Aesthetically, we couldn't have been happier. Its top and sides are black in all the right ways and the silver strip that runs round the top is a perfect little highlight. Its super slim profile also means it stands a better chance of squeezing in among your DVD player, Sky box, and receiver than many of its rivals. Being quite wide it also looks more at home, and less toy-like, among all the above boxes.

The build quality is also exceptional with both the top and bottom panels finished in painted metal rather than the usual plastic. This makes it feel very strong and also gives it that all important plus point of just feeling nice, a measure that can be overlooked all too often. This solidity does make the G Stream markedly heavier than many of its rivals but, frankly, we couldn't care less about this in an AV device.

Looking round the device we see yet more positives, including a satisfyingly tactile power button on the top towards the front right. We also like the addition of a multi-format memory card reader on the left edge. This sits alongside a more customary USB port and provides instant access to SD, MMC, and MS memory cards so you can bypass a computer and watch your pictures and video clips straight from your camera.

On the rear is an aerial socket for that all important Wi-Fi (an aerial is included in the box) and accompanying it, from right to left, are sockets and ports for Ethernet, optical digital audio, stereo analogue audio, composite video, HDMI, and power. We're glad to see Dane-Elec didn't decide to go for just Wi-Fi and added in a wired network connection as well. Not only does this provide greater flexibility but also file transfers will be much quicker over 100Gbps Ethernet than 802.11g Wi-Fi.

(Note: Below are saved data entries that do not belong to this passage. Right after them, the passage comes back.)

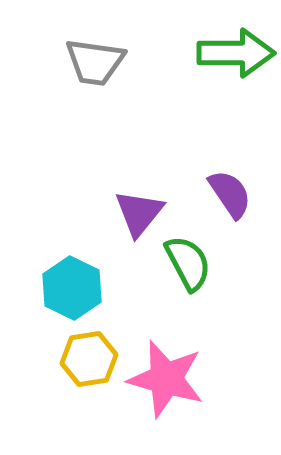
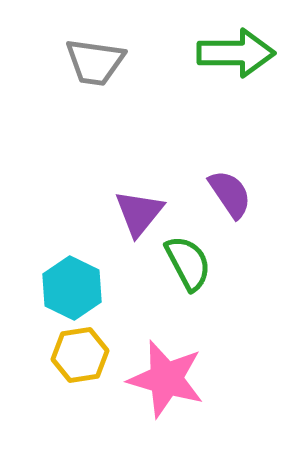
yellow hexagon: moved 9 px left, 4 px up
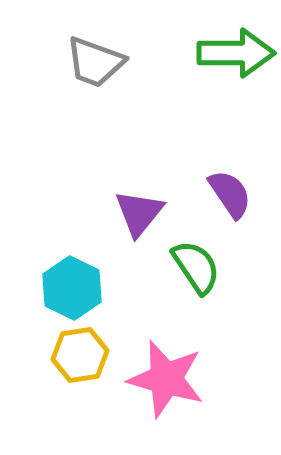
gray trapezoid: rotated 12 degrees clockwise
green semicircle: moved 8 px right, 4 px down; rotated 6 degrees counterclockwise
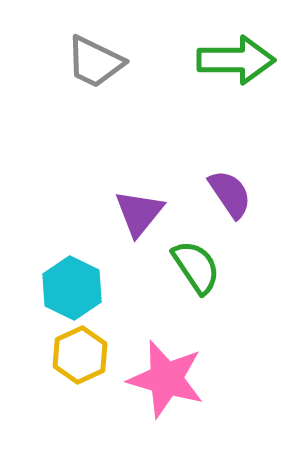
green arrow: moved 7 px down
gray trapezoid: rotated 6 degrees clockwise
yellow hexagon: rotated 16 degrees counterclockwise
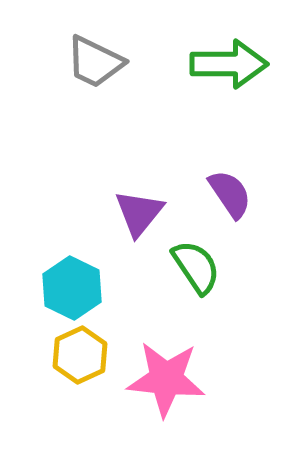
green arrow: moved 7 px left, 4 px down
pink star: rotated 10 degrees counterclockwise
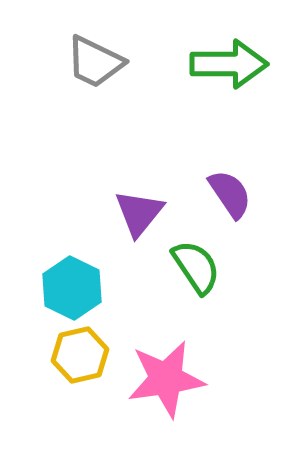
yellow hexagon: rotated 12 degrees clockwise
pink star: rotated 14 degrees counterclockwise
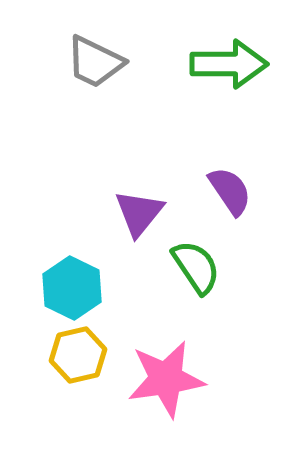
purple semicircle: moved 3 px up
yellow hexagon: moved 2 px left
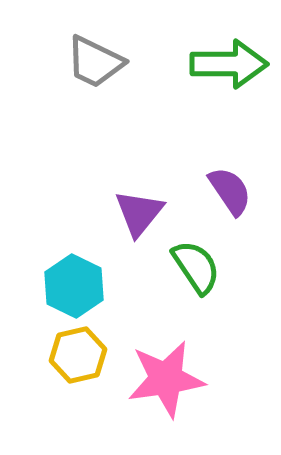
cyan hexagon: moved 2 px right, 2 px up
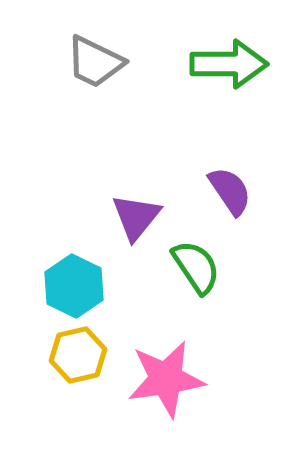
purple triangle: moved 3 px left, 4 px down
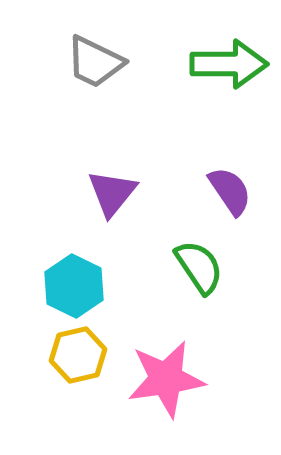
purple triangle: moved 24 px left, 24 px up
green semicircle: moved 3 px right
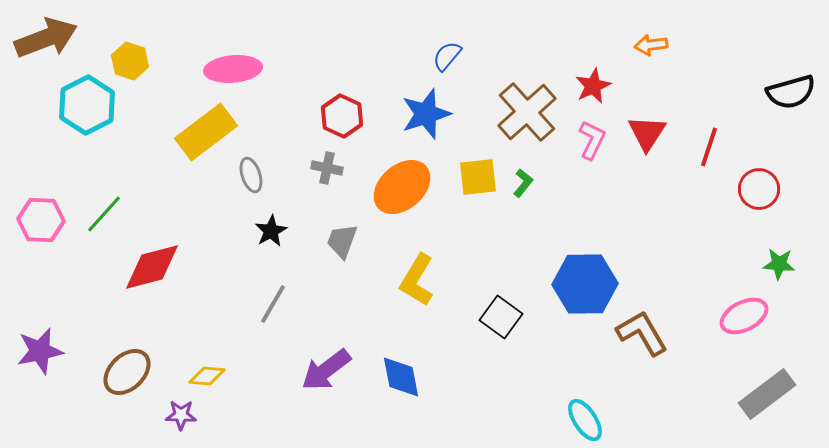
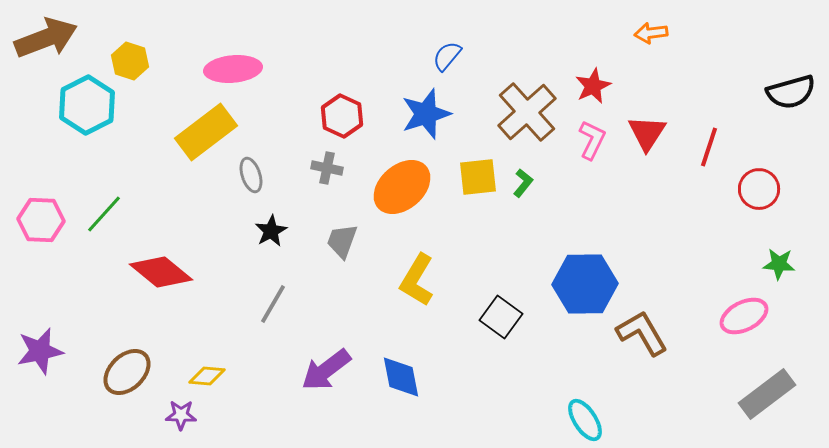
orange arrow at (651, 45): moved 12 px up
red diamond at (152, 267): moved 9 px right, 5 px down; rotated 54 degrees clockwise
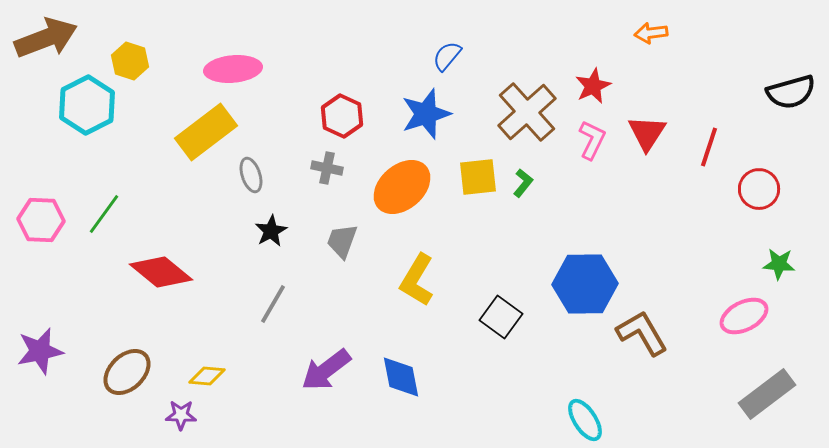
green line at (104, 214): rotated 6 degrees counterclockwise
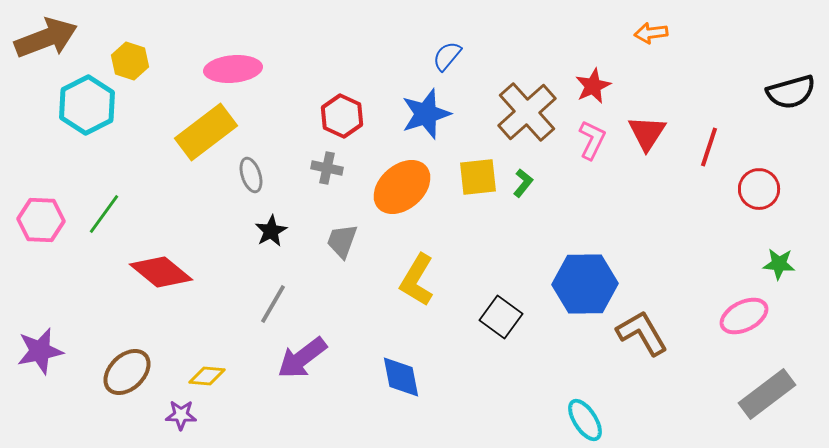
purple arrow at (326, 370): moved 24 px left, 12 px up
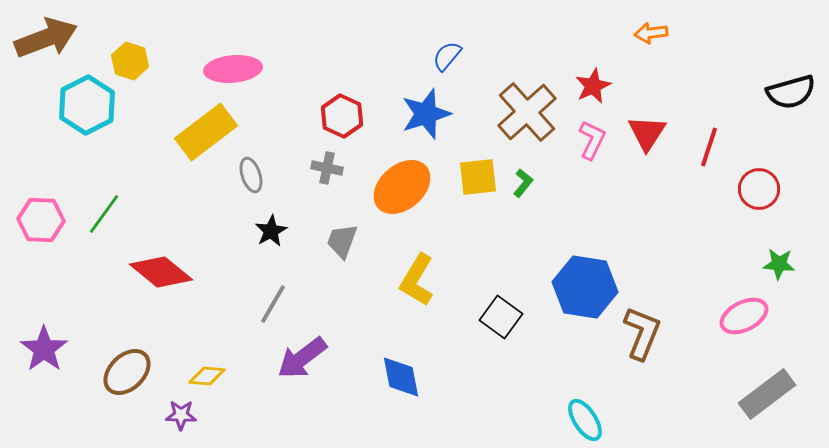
blue hexagon at (585, 284): moved 3 px down; rotated 10 degrees clockwise
brown L-shape at (642, 333): rotated 52 degrees clockwise
purple star at (40, 351): moved 4 px right, 2 px up; rotated 24 degrees counterclockwise
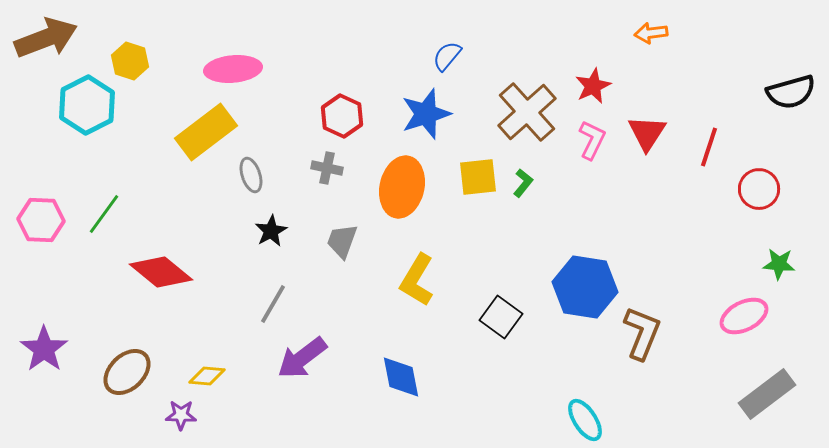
orange ellipse at (402, 187): rotated 36 degrees counterclockwise
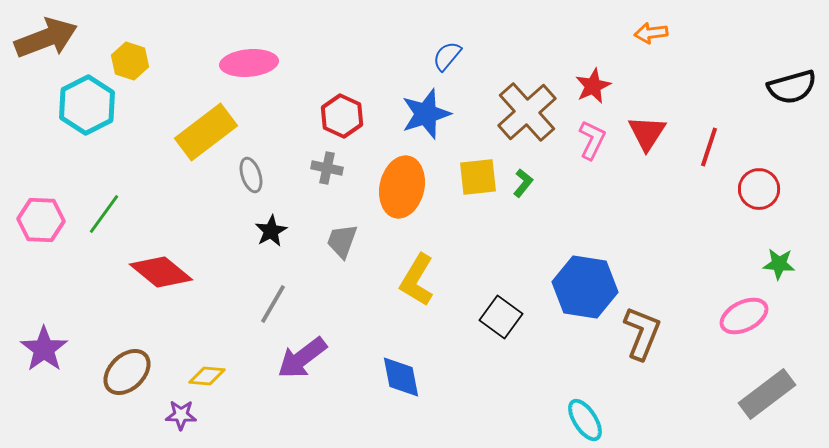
pink ellipse at (233, 69): moved 16 px right, 6 px up
black semicircle at (791, 92): moved 1 px right, 5 px up
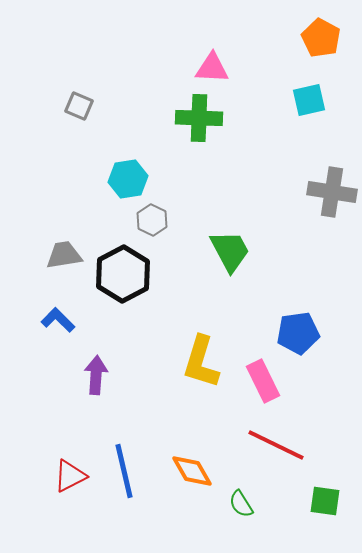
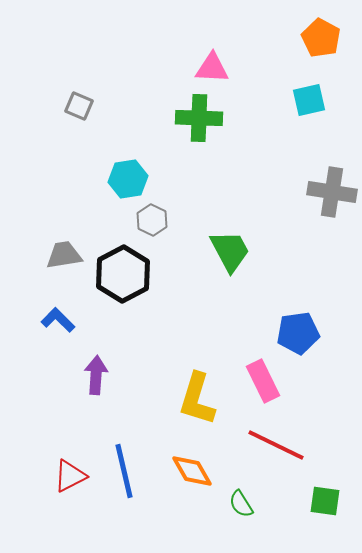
yellow L-shape: moved 4 px left, 37 px down
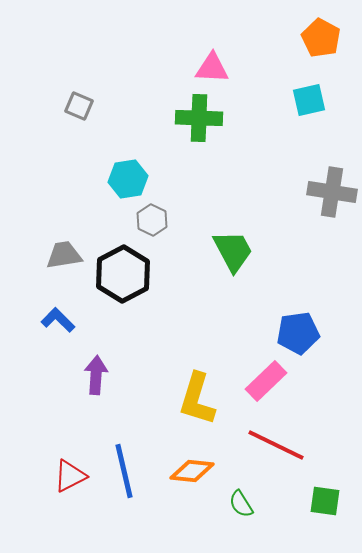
green trapezoid: moved 3 px right
pink rectangle: moved 3 px right; rotated 72 degrees clockwise
orange diamond: rotated 54 degrees counterclockwise
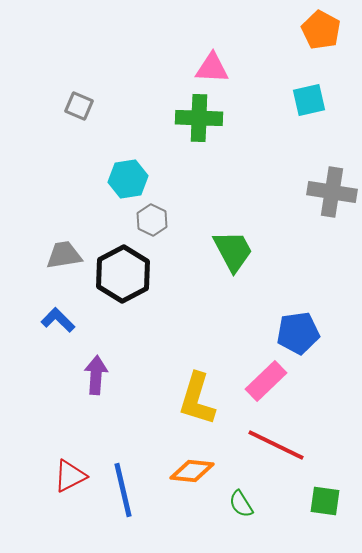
orange pentagon: moved 8 px up
blue line: moved 1 px left, 19 px down
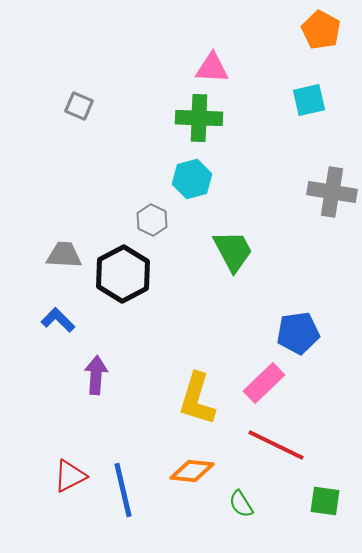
cyan hexagon: moved 64 px right; rotated 6 degrees counterclockwise
gray trapezoid: rotated 12 degrees clockwise
pink rectangle: moved 2 px left, 2 px down
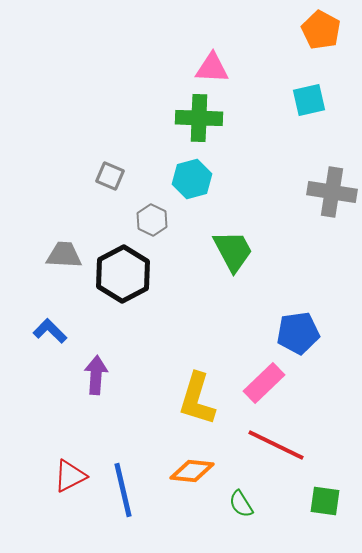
gray square: moved 31 px right, 70 px down
blue L-shape: moved 8 px left, 11 px down
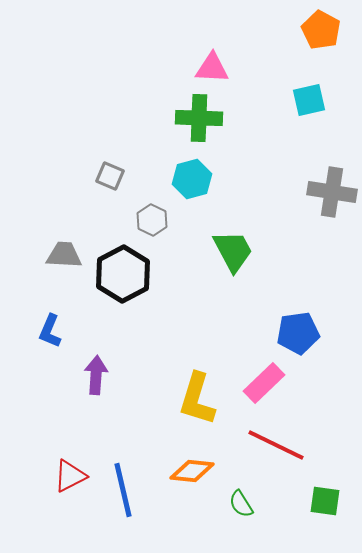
blue L-shape: rotated 112 degrees counterclockwise
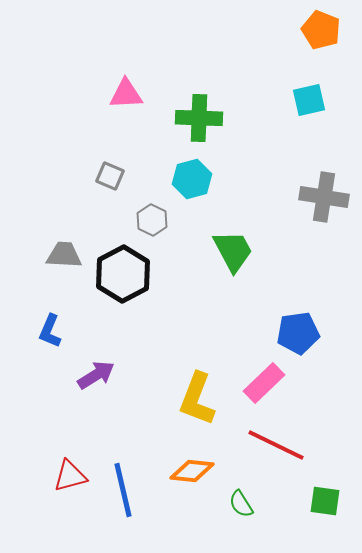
orange pentagon: rotated 6 degrees counterclockwise
pink triangle: moved 86 px left, 26 px down; rotated 6 degrees counterclockwise
gray cross: moved 8 px left, 5 px down
purple arrow: rotated 54 degrees clockwise
yellow L-shape: rotated 4 degrees clockwise
red triangle: rotated 12 degrees clockwise
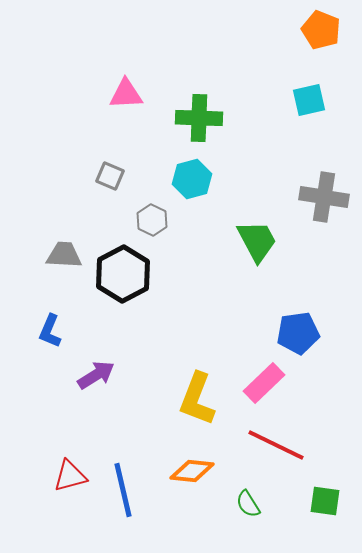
green trapezoid: moved 24 px right, 10 px up
green semicircle: moved 7 px right
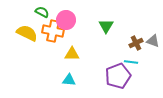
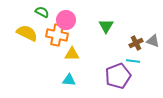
orange cross: moved 4 px right, 4 px down
cyan line: moved 2 px right, 1 px up
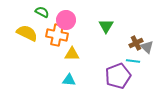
gray triangle: moved 6 px left, 6 px down; rotated 24 degrees clockwise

Remotes can so often disappoint by being generally cheap looking, poorly laid out, or just unresponsive and difficult to use, but we were pleasantly surprised to find this one to be a good size, not offensive to the eye, logically laid out, and responsive. The only significant fault is an apparent lack of a home button which necessitates pressing the 'Return' button multiple times to get back to the home screen.